Try This One Thing to Convert More Sales

We’ve all heard about those “natural salespeople.”  You know, the ones who make it so easy to get people to buy their product/service and rake the revenue they bring their businesses into mountains of money.  Or maybe you just call them the new kids on the block who are stealing all your clients from you.

However, those with a sales skillset learned it, just like you learned what you’re good at, too.  Natural ability only goes so far.

What you may not realize is that talented salespeople are doing pretty much the same things that you are, just a little differently.  So what is it that separates their effortless selling from your bumbling approach?

Let’s look at the “close” that all those salespeople spend so much time talking about.  Most salespeople are told to Always Be Closing.  It’s the ABCs of selling.  Research shows that approach works for certain circumstances, mostly those related to smaller purchases.  Would it surprise you that in the world of hospitality and events – where getting someone to buy your product/service could mean spending hundreds to hundreds of thousands of dollars – in this high-dollar environment, the ABCs usually spell disaster?  Ever tried to close on a deal and then hear from the prospect that you were “pushy?” In reality, the more you try to hard sell or tactically close on a buyer the more you’re likely to get a resounding “pass” on your proposition.

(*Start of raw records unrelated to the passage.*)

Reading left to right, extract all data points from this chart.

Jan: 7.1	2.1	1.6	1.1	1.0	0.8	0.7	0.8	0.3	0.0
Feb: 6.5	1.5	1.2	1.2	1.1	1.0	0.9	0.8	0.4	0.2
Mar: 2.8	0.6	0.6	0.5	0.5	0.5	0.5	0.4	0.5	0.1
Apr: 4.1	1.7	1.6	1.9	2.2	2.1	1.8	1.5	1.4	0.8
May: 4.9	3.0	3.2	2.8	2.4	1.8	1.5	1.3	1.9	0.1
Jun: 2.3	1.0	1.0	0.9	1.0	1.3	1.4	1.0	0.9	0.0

If you’re less likely to “get to yes” with a hard close, should you just let the prospect get back to you on their own terms and timeline? Letting prospects determine the pace and flow of the sales process is important, but you don’t want to give away control at the end and make it so they can ignore you.  If you find yourself in the position of waiting for them to get back to you after sending out the proposal, you’ll feel like you’re pestering them and they’ll feel like you’re starting to get pushy each time you ask for an update.

So how do the successful salespeople always seem to land in that middle ground of controlling the timeline without appearing pushy?

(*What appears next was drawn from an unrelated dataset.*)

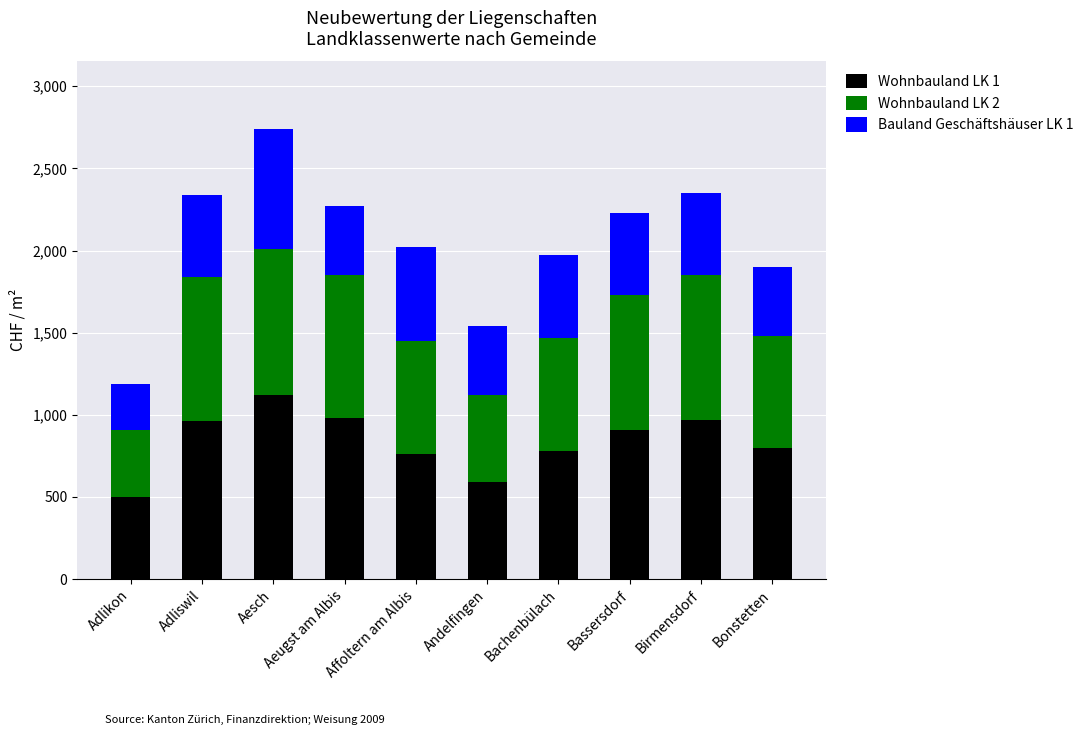

Are the bars horizontal?

No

They make the moment to discuss the proposal before it’s even sent to the buyer. 

Yes, it’s that easy.  Here’s how it works:

You meet your prospect and have an incredible conversation.  Near the end of the discussion, you go back to the situation they came to you with, hone in on the problem they have, and then talk about why it’s so important to resolve the issue.  Then you remind them about what happens when your product or service meets their needs.  Voilá.  After they say, Yes! this is exactly what I need from you, you ask if you could send a proposal that captures what you’ve talked about.  Of course, they agree.  You ask when they would like to see it in their inbox.  They say, Next Tuesday.  (Now, pay attention, this is the important part!!)  You say, Great, I’ll send it to you on Tuesday.  When’s a good time on Wednesday to jump on a call to go over your questions and concerns? 

Read the last sentences again (I’ll wait).

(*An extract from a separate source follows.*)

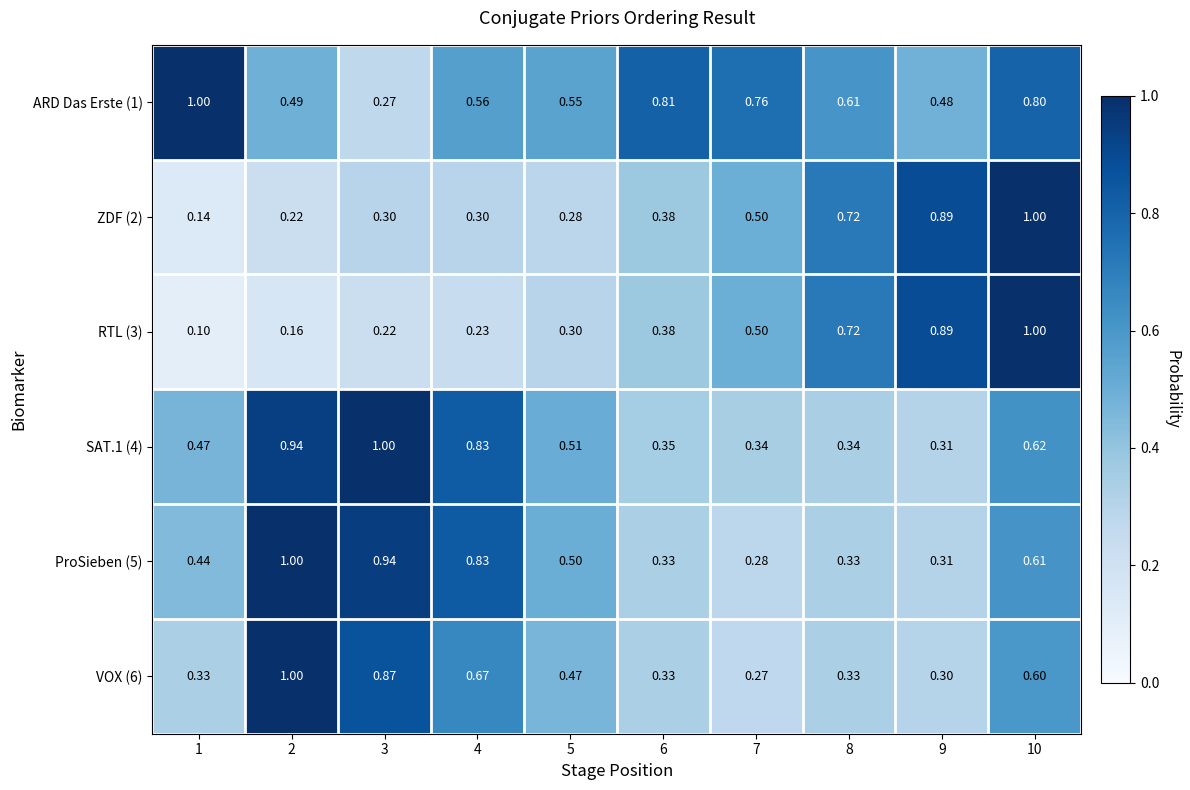

Is the value of ARD Das Erste (1) at 1 greater than the value of VOX (6) at 4?

Yes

It may not seem like much, but those words will become a big part of your sales success.  Why?

Like most humans, you and your buyer want to keep your commitments.  The scenario you structured with the wording I’m suggesting encourages dual accountability.  You will work your butt off to get the proposal ready for the prospect on time.  The buyer will feel obliged to read the proposal right away to prepare the meeting you’ve agreed to.  Then you’ll both get a chance to carry on the conversation to resolve the buyer’s needs in a way that works for both of you.

The idea of advancing the prospect through a series of stages at a steady pace is important to successful selling in the low-volume, high-dollar world of hospitality and events.  People who tell you events are an emotional purchase are not entirely correct – there’s nearly always an underlying rationale for the decision.  If you move too quickly before you’ve reached them with logic, you’ll come off as pushy.  If you give up timeline control, the buyer’s likely to lose the emotional connection and forget the logic you’ve sequenced out for them.  However, if you can make moments with the prospect that work for both of you, you’ll increase the chances of making the sale and meeting his/her needs – a real win-win.